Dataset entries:
——————

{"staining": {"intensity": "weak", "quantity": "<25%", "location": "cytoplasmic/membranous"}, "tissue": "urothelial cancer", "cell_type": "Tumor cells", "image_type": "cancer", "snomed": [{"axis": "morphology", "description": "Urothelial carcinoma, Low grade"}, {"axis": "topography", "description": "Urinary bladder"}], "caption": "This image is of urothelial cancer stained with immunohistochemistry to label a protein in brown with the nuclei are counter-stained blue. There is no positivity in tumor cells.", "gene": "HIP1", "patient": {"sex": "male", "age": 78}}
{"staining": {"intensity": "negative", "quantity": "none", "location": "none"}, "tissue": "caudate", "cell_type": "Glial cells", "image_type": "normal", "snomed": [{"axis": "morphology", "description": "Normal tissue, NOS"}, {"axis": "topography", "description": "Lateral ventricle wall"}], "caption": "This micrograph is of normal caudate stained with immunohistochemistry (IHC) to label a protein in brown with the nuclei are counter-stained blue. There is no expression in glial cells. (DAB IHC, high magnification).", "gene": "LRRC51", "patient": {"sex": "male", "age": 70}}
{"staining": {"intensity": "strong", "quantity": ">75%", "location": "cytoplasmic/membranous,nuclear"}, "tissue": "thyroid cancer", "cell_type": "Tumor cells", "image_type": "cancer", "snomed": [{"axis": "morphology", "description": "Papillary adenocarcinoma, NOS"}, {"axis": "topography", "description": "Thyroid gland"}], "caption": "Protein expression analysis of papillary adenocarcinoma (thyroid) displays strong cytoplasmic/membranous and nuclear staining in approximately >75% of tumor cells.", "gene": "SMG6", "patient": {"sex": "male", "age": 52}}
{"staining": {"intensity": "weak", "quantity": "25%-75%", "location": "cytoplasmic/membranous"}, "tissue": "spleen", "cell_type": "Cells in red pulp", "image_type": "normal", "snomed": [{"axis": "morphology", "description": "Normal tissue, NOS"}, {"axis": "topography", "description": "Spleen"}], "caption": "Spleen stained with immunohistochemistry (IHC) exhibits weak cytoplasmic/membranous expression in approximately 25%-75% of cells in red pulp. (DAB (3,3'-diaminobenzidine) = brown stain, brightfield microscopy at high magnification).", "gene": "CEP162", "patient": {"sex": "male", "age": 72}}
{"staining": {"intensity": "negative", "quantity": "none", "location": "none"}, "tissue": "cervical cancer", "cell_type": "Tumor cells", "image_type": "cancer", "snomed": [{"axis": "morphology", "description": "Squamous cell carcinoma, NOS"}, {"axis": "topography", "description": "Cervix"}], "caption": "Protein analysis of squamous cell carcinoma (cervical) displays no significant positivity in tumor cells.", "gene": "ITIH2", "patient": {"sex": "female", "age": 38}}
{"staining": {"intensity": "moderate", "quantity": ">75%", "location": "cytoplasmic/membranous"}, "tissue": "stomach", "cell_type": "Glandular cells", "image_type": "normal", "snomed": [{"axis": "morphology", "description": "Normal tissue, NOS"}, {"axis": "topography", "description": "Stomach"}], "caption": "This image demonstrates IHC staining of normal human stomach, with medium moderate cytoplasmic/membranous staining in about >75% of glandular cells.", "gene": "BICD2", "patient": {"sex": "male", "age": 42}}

——————

Requirement:
Only the lines from the top of the data through the line that contains "expression analysis of" should be quoted, exactly as they stand.

Result of this task:
{"staining": {"intensity": "weak", "quantity": "<25%", "location": "cytoplasmic/membranous"}, "tissue": "urothelial cancer", "cell_type": "Tumor cells", "image_type": "cancer", "snomed": [{"axis": "morphology", "description": "Urothelial carcinoma, Low grade"}, {"axis": "topography", "description": "Urinary bladder"}], "caption": "This image is of urothelial cancer stained with immunohistochemistry to label a protein in brown with the nuclei are counter-stained blue. There is no positivity in tumor cells.", "gene": "HIP1", "patient": {"sex": "male", "age": 78}}
{"staining": {"intensity": "negative", "quantity": "none", "location": "none"}, "tissue": "caudate", "cell_type": "Glial cells", "image_type": "normal", "snomed": [{"axis": "morphology", "description": "Normal tissue, NOS"}, {"axis": "topography", "description": "Lateral ventricle wall"}], "caption": "This micrograph is of normal caudate stained with immunohistochemistry (IHC) to label a protein in brown with the nuclei are counter-stained blue. There is no expression in glial cells. (DAB IHC, high magnification).", "gene": "LRRC51", "patient": {"sex": "male", "age": 70}}
{"staining": {"intensity": "strong", "quantity": ">75%", "location": "cytoplasmic/membranous,nuclear"}, "tissue": "thyroid cancer", "cell_type": "Tumor cells", "image_type": "cancer", "snomed": [{"axis": "morphology", "description": "Papillary adenocarcinoma, NOS"}, {"axis": "topography", "description": "Thyroid gland"}], "caption": "Protein expression analysis of papillary adenocarcinoma (thyroid) displays strong cytoplasmic/membranous and nuclear staining in approximately >75% of tumor cells.", "gene": "SMG6", "patient": {"sex": "male", "age": 52}}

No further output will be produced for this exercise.